▸ TASK STATEMENT: Could you transcribe the entries below exactly, starting at the line that contains "focal_mm: 5.7" and stopping at the last line, without any pictures?

▸ ENTRIES PROVIDED:
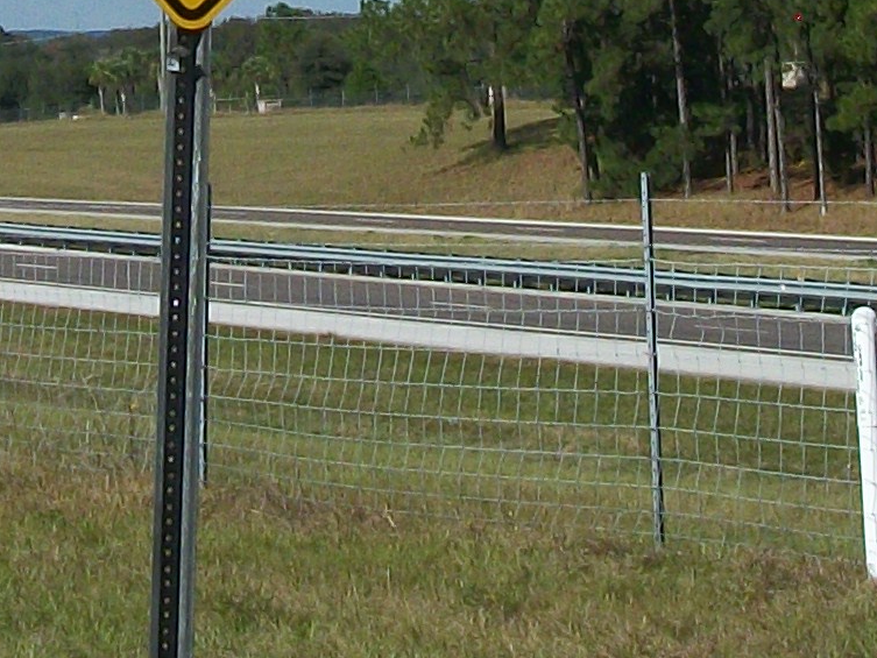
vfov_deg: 8.6
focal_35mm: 170
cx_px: 241
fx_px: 4308
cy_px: -185
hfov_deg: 11.6
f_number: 8.8
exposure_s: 1/250
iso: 80
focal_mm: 5.7
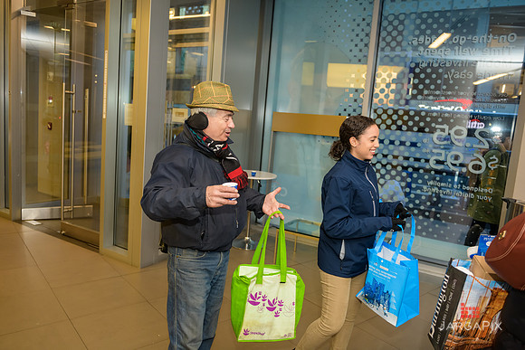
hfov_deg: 67.4
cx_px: 262
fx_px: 394
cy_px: 175
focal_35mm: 27
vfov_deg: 48.0
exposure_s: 1/125
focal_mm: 27
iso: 800
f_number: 3.2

▸ SOLUTION TO THIS TASK:
focal_mm: 5.7
hfov_deg: 67.4
cx_px: 262
fx_px: 394
cy_px: 175
focal_35mm: 27
vfov_deg: 48.0
exposure_s: 1/125
focal_mm: 27
iso: 800
f_number: 3.2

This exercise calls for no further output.